Talking Books host Robert Kirkwood reviews 'Eleanor Oliphant is Completely Fine' by Gail Honeyman
"Sitting loosely under the banner of chick-Lit, it might strike you as a surprising recommendation from me.
On the surface, it’s the story of a 30-year-old woman trying to survive work and life in modern Glasgow, but there’s so much more going on. It’s in part a study of loneliness, social awkwardness and relationships. There’s romance and even a mystery, as there’s a secret in Eleanor’s past.
At times I found this frustrating as the author drip feeds jigsaw pieces making up the background of the eponymous character. But in the end, it was just enough for me to keep the page turning and finding out more.
Eleanor Oliphant herself is a unique character; she’s learnt how to survive, but not to live. She wears the same clothes to work every day, eats the same meal deal every day, and buys the same two bottles of vodka to drink every weekend.

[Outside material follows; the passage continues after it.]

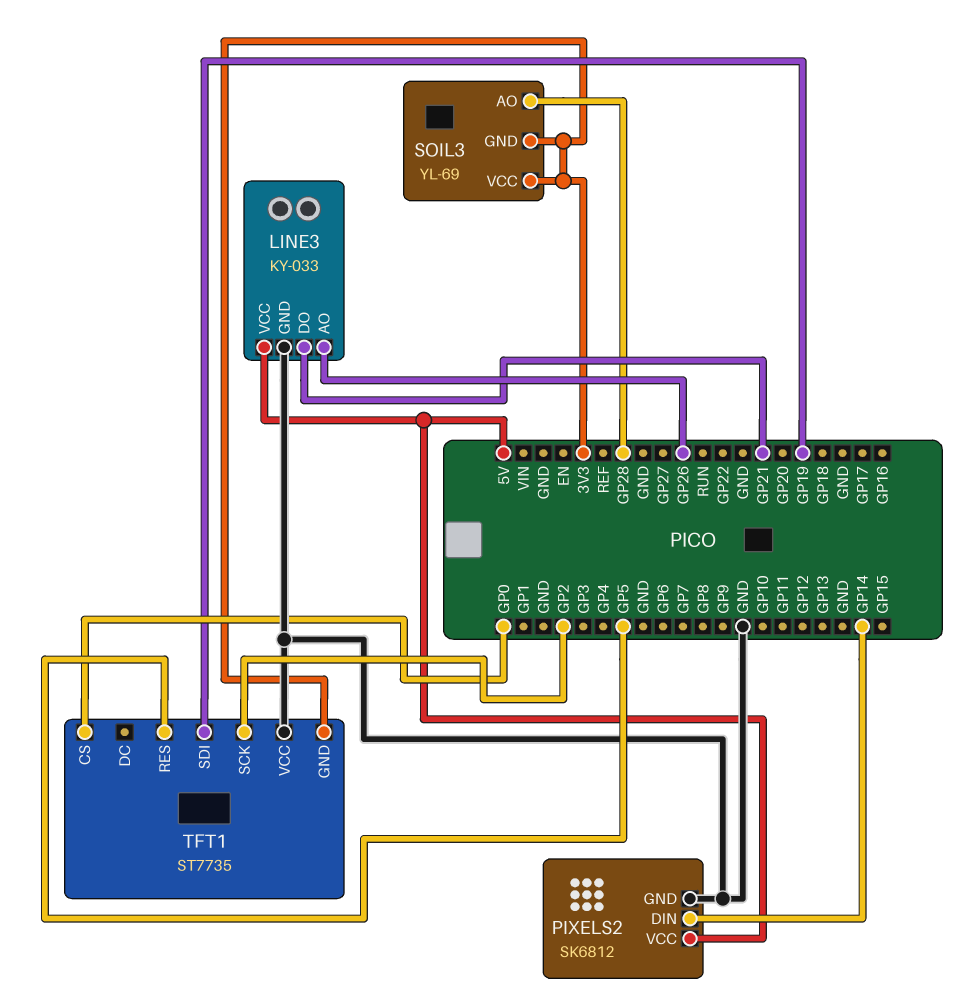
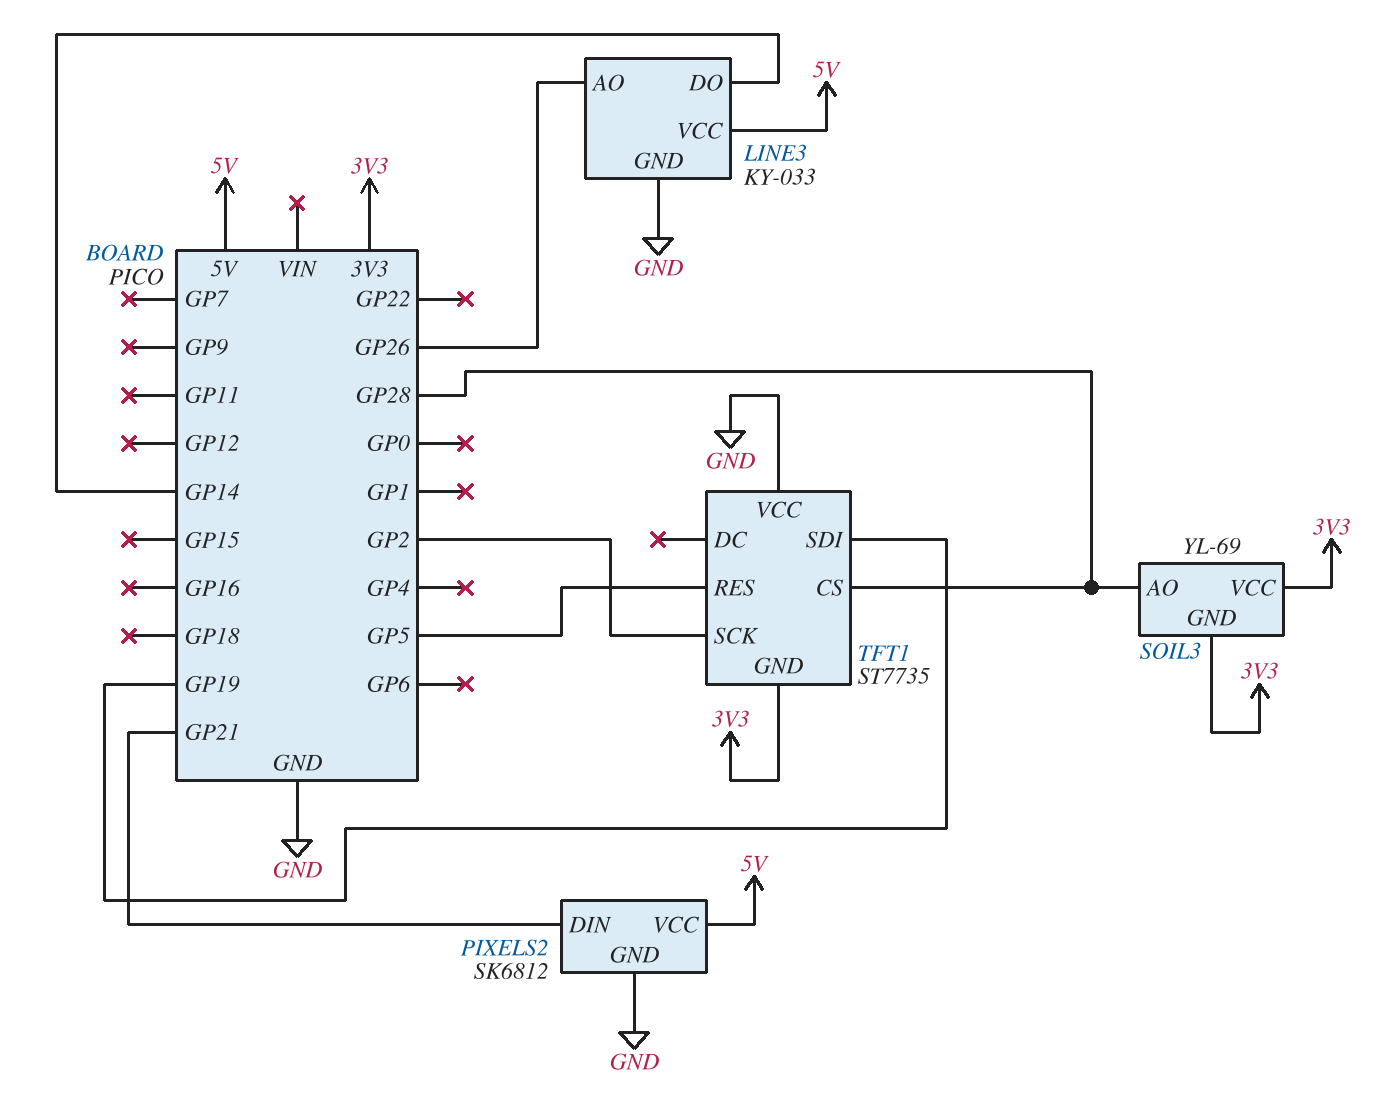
LINE3 pin DO: GP21 -> GP14
PIXELS2 pin DIN: GP14 -> GP21
TFT1 pin CS: GP0 -> GP28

She’s hard to like at first. But as you start to see the world through her eyes, her point of view makes a certain amount of sense. Although at times you will not believe some of the decisions she makes internally.

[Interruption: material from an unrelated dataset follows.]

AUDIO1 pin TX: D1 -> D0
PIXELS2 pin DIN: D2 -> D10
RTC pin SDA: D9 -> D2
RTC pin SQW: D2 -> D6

The light-hearted moments are as light as the devastating moments are dark. It’s a debut novel, but it was the subject of a heated auction between publishers in the UK, and in the US, and the film rights have just been sold. All this was before the book came out in mid-May.
It’s set to be the book of the summer, and best of all, thanks to a deal with publisher HarperCollins; it was available on the day of publication from RNIB Talking Books."